- [Teks Bacaan]:
Aku berfikir maka aku ada
Dan di sini saya pun mulai mencoba menggambarkan keadaan yang terjadi di sebuah negeri yang sangatlah kaya, sebuah negeri di mana banyak orang berkata bahwa tempat ini diciptakan pada saat Tuhan sedang tersenyum, sebuah negeri yang katanya tongkat kayu dan batu jadi tanaman. Namun saat ini terasa senyuman di negeri ini telah di renggut, yang ada hanyalah senyuman palsu segelintir golongan yang mengafirmasi kesadaran masyarakatnya. Semua dimulai di masa lalu di mana semenjak adanya kepemimpinan rezim yang sangat mendukung masuknya banyak modal asing dan liberalisme. Sebuah rezim yang sangat diktator yang membungkam semua kebebasan masyarakatnya termasuk media massa.

- [Data yang Disediakan]:
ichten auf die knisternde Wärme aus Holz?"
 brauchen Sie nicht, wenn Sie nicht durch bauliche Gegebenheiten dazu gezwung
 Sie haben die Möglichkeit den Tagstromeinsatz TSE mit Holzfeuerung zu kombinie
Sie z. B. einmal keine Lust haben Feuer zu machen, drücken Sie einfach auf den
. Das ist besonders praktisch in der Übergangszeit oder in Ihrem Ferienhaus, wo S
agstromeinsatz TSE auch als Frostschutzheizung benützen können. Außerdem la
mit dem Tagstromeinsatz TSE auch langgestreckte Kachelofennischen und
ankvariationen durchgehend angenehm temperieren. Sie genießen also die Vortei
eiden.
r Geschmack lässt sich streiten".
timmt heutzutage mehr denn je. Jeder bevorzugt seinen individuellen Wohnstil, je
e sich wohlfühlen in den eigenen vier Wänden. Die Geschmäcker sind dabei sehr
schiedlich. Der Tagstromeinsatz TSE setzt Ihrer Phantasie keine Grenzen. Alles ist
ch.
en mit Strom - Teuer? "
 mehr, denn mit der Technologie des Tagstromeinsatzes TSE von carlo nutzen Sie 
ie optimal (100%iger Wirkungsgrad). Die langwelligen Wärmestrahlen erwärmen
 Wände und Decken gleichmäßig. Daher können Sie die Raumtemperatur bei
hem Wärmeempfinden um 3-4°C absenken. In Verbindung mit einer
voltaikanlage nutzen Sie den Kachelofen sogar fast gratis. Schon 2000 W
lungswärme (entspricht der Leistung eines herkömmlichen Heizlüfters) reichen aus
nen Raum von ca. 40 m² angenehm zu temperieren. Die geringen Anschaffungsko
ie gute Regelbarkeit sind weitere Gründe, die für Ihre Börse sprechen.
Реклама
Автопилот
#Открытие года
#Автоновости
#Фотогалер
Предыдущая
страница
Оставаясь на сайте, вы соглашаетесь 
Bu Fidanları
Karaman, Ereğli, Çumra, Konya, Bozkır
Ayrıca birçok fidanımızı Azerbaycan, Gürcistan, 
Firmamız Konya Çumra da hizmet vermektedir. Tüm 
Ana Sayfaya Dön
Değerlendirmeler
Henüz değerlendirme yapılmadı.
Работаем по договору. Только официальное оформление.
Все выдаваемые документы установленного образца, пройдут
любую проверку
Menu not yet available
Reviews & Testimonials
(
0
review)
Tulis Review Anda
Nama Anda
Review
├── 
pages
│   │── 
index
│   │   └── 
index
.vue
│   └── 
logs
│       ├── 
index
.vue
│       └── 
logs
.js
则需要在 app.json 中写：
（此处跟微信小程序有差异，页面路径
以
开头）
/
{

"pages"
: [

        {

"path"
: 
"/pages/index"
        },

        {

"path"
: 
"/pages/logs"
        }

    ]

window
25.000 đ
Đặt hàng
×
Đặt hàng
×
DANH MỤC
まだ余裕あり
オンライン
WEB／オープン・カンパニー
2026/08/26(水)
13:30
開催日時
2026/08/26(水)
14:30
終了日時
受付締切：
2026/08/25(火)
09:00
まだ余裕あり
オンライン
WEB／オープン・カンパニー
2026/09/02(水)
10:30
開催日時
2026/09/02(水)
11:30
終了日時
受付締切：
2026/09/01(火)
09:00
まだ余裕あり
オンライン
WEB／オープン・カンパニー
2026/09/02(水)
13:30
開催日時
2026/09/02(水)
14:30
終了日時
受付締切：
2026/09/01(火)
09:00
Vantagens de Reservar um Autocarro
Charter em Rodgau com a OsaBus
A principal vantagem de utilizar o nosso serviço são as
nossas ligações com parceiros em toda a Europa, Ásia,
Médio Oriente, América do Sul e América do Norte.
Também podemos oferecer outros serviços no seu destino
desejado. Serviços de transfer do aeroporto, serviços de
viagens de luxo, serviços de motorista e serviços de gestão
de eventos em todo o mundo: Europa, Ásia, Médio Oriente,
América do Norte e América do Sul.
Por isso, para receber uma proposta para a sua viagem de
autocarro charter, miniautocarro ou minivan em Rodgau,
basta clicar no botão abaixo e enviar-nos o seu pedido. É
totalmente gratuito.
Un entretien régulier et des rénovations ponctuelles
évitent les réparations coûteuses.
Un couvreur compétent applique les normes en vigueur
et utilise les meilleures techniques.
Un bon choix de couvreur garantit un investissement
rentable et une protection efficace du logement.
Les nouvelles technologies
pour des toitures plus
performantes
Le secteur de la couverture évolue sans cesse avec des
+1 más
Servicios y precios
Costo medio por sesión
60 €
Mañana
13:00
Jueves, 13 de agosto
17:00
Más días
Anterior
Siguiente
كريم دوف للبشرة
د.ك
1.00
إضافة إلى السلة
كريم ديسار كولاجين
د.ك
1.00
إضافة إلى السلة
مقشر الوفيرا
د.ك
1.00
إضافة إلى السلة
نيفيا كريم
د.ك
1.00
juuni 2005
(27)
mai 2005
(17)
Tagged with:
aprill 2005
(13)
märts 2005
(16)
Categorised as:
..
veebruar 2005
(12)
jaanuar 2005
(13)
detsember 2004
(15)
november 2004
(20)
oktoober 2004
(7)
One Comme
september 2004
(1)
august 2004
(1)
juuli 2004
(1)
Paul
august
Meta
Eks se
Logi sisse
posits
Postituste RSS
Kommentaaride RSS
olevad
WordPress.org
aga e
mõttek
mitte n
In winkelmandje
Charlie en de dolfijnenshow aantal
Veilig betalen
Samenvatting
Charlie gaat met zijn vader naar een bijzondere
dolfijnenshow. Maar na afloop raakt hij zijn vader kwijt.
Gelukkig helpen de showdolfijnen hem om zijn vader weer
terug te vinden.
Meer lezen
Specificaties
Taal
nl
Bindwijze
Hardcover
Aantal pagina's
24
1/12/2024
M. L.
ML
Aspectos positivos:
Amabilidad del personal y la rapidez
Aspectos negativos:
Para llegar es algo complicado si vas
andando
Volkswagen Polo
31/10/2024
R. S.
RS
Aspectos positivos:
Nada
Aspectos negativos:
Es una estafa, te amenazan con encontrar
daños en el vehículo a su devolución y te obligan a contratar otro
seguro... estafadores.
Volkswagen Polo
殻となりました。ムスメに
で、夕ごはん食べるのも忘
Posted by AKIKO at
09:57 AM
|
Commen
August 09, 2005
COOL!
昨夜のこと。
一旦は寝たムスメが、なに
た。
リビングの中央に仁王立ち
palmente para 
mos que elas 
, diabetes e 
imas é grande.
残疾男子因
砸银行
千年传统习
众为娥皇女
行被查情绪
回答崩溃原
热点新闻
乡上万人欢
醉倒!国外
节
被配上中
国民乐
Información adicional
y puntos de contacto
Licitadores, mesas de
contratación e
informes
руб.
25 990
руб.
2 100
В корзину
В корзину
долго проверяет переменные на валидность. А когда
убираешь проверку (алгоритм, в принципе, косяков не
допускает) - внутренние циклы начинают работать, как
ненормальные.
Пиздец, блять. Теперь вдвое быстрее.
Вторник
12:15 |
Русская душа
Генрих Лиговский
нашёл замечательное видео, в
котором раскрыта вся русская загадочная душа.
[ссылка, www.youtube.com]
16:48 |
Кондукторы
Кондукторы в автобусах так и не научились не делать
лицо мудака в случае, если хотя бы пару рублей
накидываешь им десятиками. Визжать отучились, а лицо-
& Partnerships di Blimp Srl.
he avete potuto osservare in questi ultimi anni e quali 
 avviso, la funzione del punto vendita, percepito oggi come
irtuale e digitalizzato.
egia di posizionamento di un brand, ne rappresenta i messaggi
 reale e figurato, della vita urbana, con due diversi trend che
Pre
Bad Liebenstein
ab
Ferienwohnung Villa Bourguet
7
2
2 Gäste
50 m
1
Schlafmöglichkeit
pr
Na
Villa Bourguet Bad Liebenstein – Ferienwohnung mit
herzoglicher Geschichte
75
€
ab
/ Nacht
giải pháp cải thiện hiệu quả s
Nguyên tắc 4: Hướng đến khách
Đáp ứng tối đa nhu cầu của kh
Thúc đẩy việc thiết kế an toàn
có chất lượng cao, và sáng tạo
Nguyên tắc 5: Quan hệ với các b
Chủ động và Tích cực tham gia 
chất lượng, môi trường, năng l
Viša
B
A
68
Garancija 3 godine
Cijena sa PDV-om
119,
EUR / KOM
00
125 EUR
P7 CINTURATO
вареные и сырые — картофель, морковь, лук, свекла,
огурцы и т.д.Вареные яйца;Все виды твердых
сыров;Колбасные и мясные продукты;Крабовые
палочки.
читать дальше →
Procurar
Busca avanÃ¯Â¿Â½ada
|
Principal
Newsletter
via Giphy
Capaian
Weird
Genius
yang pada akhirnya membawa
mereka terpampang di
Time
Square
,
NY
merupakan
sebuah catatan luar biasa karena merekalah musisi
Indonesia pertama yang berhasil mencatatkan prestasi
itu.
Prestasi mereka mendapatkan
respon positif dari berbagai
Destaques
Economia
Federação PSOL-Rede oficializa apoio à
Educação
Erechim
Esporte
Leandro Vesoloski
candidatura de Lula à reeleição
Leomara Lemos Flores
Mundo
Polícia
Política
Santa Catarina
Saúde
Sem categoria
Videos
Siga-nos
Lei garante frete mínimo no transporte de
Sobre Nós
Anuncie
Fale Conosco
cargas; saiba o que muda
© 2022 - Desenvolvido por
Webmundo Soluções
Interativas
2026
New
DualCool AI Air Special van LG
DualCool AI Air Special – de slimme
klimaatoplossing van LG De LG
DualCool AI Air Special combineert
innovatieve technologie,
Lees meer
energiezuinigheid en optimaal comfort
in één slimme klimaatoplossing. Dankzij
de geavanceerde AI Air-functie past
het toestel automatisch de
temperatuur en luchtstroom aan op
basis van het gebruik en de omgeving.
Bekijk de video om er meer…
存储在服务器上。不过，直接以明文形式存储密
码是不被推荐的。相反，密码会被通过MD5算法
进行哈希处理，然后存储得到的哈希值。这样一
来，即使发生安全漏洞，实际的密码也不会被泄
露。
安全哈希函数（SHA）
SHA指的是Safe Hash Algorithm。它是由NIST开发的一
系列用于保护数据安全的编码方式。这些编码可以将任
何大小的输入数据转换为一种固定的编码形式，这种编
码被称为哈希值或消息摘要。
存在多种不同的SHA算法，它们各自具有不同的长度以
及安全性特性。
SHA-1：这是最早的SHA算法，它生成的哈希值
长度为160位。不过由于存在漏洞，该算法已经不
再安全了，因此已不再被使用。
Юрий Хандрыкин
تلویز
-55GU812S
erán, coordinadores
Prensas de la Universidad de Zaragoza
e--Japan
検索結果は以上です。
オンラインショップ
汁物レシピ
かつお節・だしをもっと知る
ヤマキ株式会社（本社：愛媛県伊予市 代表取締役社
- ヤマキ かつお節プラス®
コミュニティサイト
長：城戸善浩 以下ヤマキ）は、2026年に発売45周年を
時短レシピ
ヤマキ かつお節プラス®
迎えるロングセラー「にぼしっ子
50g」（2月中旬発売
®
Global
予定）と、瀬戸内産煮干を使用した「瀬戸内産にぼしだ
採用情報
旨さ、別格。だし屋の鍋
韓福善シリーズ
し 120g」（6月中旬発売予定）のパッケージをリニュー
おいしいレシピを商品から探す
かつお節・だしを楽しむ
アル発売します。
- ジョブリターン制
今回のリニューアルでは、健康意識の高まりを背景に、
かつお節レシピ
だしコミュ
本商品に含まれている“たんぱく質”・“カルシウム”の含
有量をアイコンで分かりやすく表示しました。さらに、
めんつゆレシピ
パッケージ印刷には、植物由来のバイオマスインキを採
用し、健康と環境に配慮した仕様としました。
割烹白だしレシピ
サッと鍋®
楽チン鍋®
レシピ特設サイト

- [Tugas dan Latihan]:
1) Cetak seluruh bagian teks bacaan, mulai dari "Aku berfikir maka" terus sampai "termasuk media massa.".
2) Dalam teks bacaan, temukan setiap frasa yang diawali kata "sebuah negeri", lalu tuliskan masing-masing sampai tanda koma atau titik berikutnya.
Item yang disertakan tidak perlu dipakai sama sekali.

- [Jawaban Tertulis]:
1)
Aku berfikir maka aku ada
Dan di sini saya pun mulai mencoba menggambarkan keadaan yang terjadi di sebuah negeri yang sangatlah kaya, sebuah negeri di mana banyak orang berkata bahwa tempat ini diciptakan pada saat Tuhan sedang tersenyum, sebuah negeri yang katanya tongkat kayu dan batu jadi tanaman. Namun saat ini terasa senyuman di negeri ini telah di renggut, yang ada hanyalah senyuman palsu segelintir golongan yang mengafirmasi kesadaran masyarakatnya. Semua dimulai di masa lalu di mana semenjak adanya kepemimpinan rezim yang sangat mendukung masuknya banyak modal asing dan liberalisme. Sebuah rezim yang sangat diktator yang membungkam semua kebebasan masyarakatnya termasuk media massa.

2)
- sebuah negeri yang sangatlah kaya
- sebuah negeri di mana banyak orang berkata bahwa tempat ini diciptakan pada saat Tuhan sedang tersenyum
- sebuah negeri yang katanya tongkat kayu dan batu jadi tanaman